While trying to improve the performance of some OpenCL computation, I used the profiling features of the OpenCL runtime on a clEnqueueWriteBuffer call, and on the immediately following clEnqueueNDRangeKernel (which depends on the previous data tranfer):
clEnqueueWriteBuffer(cmdq, cl_buf, CL_FALSE, 0, size, data, 0, NULL, &write_ev);
clEnqueueNDRangeKernel(cmdq, ker_with_cl_buf_as_input_param, 2, NULL,
work_sze, local_sze, 1, &write_ev, &ker_ev);
Here is what is returned by clGetEventProfilingInfo (I substracted the initial time and converted to micro seconds) :
QUEUED SUBMIT START END END-START
write_ev 0 113.952 120.448 211.136 90.688
ker_ev 130.016 132.608 217.280 515.200 297.920
My questions are:
- Why does clEnqueueWriteBuffer not return before the memory transfer has been started or submitted ?
- More importantly, why does it take so long for the transfer to be actually submitted ???
It seems to me that 22% performance could be gained just if the memory transfer could start immediately.
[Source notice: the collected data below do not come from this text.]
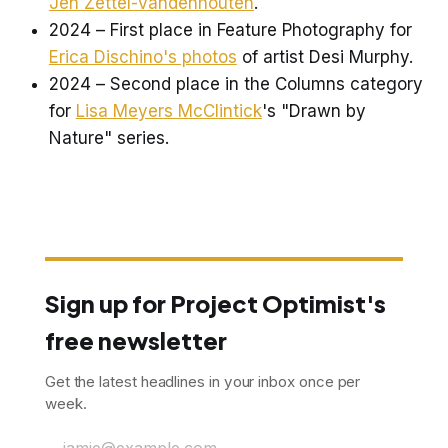
Jen Zettel-Vandenhouten
.
2024 – First place in Feature Photography for
Erica Dischino's photos
of artist Desi Murphy.
2024 – Second place in the Columns category
for
Lisa Meyers McClintick
's "Drawn by
Nature" series.
Sign up for Project Optimist's
free newsletter
Get the latest headlines in your inbox once per
week.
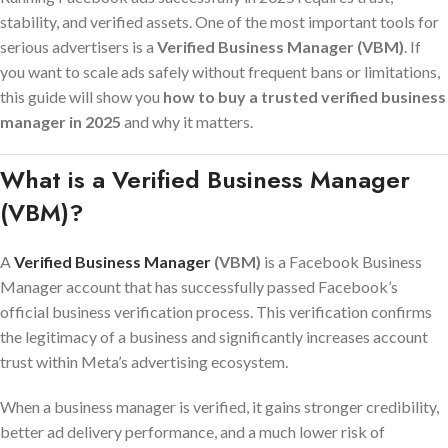
stability, and verified assets. One of the most important tools for
serious advertisers is a
Verified Business Manager (VBM)
. If
you want to scale ads safely without frequent bans or limitations,
this guide will show you
how to buy a trusted verified business
manager in 2025
and why it matters.
What is a Verified Business Manager
(VBM)?
A
Verified Business Manager
(VBM)
is a Facebook Business
Manager account that has successfully passed Facebook’s
official business verification process. This verification confirms
the legitimacy of a business and significantly increases account
trust within Meta’s advertising ecosystem.
When a business manager is verified, it gains stronger credibility,
better ad delivery performance, and a much lower risk of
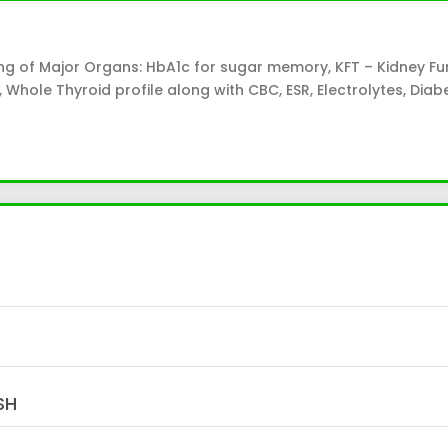
ng of Major Organs: HbA1c for sugar memory, KFT – Kidney Fu
ile, Whole Thyroid profile along with CBC, ESR, Electrolytes, Dia
SH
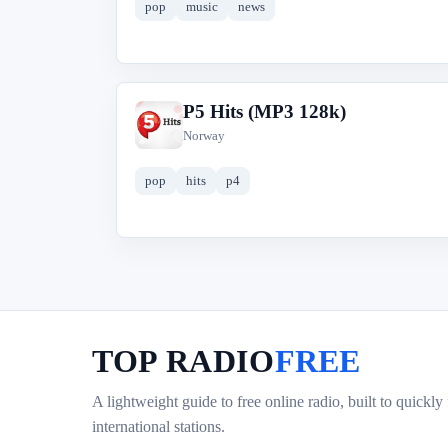
pop
music
news
P5 Hits (MP3 128k)
P
Norway
pop
hits
p4
TOP RADIO
FREE
A lightweight guide to free online radio, built to quickly
international stations.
Does clEnqueueWriteBuffer copy the data in another host memory region before actually doing the transfer ?
Additional information:
I use the cuda 4.1 framework on a Tesla M2090 GPU.
The buffer is created previously using:
cl_buf = clCreateBuffer(my_context, CL_MEM_READ_ONLY, size, NULL, NULL);
EDIT: clEnqueueReadBuffer does not exhibit such behavior.
You can try to use pinned memory as described in Section 3.1.1 of NVidia OpenCL Best Practices Guide.
They do not mention if a copy is performed in case pageable memory is used, but it may happen.